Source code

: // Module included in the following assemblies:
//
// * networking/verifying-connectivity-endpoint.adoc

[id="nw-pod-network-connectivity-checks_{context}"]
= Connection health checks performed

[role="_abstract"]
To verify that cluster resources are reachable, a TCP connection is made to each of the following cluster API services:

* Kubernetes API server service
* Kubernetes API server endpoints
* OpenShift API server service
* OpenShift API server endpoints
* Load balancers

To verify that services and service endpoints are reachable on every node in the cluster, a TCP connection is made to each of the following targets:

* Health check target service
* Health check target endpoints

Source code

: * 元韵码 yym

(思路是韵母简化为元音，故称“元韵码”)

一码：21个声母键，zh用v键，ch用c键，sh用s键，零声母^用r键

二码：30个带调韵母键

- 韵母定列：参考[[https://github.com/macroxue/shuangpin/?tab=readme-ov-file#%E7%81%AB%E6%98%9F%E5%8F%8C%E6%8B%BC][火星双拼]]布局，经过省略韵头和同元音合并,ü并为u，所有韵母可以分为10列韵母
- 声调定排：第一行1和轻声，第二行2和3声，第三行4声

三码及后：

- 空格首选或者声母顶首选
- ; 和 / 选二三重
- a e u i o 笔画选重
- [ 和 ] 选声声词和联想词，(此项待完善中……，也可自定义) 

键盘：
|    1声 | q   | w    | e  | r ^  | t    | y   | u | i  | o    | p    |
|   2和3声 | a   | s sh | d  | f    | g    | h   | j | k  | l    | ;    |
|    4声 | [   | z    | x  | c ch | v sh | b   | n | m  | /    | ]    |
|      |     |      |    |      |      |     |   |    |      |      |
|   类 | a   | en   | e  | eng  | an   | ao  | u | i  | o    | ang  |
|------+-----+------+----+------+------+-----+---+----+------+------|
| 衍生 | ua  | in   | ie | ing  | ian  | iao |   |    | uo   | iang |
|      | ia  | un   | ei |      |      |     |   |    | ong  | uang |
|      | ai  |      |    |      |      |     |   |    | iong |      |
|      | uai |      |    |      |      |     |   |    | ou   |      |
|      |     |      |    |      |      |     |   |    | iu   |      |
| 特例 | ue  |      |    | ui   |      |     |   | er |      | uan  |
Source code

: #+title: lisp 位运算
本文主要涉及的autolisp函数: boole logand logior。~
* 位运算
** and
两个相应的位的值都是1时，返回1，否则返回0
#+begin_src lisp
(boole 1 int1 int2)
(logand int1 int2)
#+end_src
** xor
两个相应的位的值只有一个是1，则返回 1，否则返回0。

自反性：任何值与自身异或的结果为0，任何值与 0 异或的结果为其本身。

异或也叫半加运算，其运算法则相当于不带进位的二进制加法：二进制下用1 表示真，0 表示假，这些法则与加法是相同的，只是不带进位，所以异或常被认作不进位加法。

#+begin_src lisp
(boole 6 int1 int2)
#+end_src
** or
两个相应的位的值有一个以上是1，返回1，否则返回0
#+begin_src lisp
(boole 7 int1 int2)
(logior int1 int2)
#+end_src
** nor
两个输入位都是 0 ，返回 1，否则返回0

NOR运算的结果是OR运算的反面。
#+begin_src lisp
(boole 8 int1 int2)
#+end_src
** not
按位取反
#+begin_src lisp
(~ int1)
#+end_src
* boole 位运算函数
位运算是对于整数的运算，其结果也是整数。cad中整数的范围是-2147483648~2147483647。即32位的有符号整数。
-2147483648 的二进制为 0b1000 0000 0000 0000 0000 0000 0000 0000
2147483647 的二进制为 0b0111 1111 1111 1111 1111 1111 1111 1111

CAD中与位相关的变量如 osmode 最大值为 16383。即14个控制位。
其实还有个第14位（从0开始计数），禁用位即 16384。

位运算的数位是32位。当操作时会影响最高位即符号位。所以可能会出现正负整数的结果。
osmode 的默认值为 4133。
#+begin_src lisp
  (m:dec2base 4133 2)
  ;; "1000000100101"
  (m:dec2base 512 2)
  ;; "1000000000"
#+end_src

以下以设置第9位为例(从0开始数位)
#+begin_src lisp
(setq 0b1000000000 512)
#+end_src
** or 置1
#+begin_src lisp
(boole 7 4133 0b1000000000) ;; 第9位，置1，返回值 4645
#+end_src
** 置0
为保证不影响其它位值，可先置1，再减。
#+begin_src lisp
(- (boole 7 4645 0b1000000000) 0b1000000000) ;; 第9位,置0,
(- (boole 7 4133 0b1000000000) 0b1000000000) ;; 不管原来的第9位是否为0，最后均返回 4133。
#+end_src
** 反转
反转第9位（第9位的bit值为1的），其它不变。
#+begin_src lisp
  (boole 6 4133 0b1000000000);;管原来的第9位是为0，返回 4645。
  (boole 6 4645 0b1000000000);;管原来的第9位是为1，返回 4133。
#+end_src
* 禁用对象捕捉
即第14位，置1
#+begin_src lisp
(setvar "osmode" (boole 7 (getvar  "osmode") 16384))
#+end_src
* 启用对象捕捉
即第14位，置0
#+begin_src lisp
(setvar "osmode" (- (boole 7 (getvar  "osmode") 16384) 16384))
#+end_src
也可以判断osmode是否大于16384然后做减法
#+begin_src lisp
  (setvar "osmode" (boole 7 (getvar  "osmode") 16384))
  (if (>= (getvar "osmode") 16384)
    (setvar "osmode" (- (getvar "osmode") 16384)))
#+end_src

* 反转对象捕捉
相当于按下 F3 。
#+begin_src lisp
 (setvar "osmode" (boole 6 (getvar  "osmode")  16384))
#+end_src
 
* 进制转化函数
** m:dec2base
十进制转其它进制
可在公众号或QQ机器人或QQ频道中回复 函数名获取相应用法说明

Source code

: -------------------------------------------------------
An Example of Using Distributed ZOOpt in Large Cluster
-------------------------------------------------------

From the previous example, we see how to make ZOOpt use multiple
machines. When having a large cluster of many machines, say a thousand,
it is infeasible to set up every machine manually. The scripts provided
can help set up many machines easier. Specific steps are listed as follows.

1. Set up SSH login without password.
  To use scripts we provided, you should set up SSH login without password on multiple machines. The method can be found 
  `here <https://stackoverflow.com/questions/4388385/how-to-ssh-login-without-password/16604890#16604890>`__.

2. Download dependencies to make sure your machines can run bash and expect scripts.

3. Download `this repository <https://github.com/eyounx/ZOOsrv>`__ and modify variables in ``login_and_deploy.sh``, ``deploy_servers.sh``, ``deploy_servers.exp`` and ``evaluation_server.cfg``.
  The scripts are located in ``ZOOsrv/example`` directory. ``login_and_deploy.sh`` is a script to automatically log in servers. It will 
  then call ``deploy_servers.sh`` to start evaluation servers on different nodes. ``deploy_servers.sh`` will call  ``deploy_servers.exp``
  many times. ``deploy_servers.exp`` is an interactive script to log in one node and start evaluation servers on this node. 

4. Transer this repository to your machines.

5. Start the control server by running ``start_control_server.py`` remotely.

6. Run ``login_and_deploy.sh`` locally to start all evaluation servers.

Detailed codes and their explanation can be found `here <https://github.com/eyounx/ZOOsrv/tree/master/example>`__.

::::::

- Exercise description: Looking at the records above, which lines contain "repository"? Copy those lines.

- Completed task:
3. Download `this repository <https://github.com/eyounx/ZOOsrv>`__ and modify variables in ``login_and_deploy.sh``, ``deploy_servers.sh``, ``deploy_servers.exp`` and ``evaluation_server.cfg``.
4. Transer this repository to your machines.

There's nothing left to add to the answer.